## Directive
Only the line with "Politica de confidentialitate" and the lines after it, to the end of the data, should appear in the answer, each reproduced exactly.

## Given records
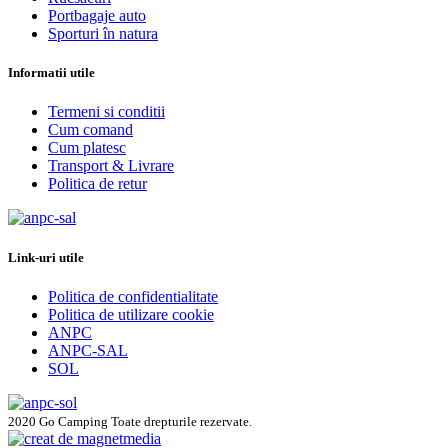
Portbagaje auto
Sporturi în natura
Informatii utile
Termeni si conditii
Cum comand
Cum platesc
Transport & Livrare
Politica de retur
Link-uri utile
Politica de confidentialitate
Politica de utilizare cookie
ANPC
ANPC-SAL
SOL
2020 Go Camping Toate drepturile rezervate.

## Solution below
Politica de confidentialitate
Politica de utilizare cookie
ANPC
ANPC-SAL
SOL
2020 Go Camping Toate drepturile rezervate.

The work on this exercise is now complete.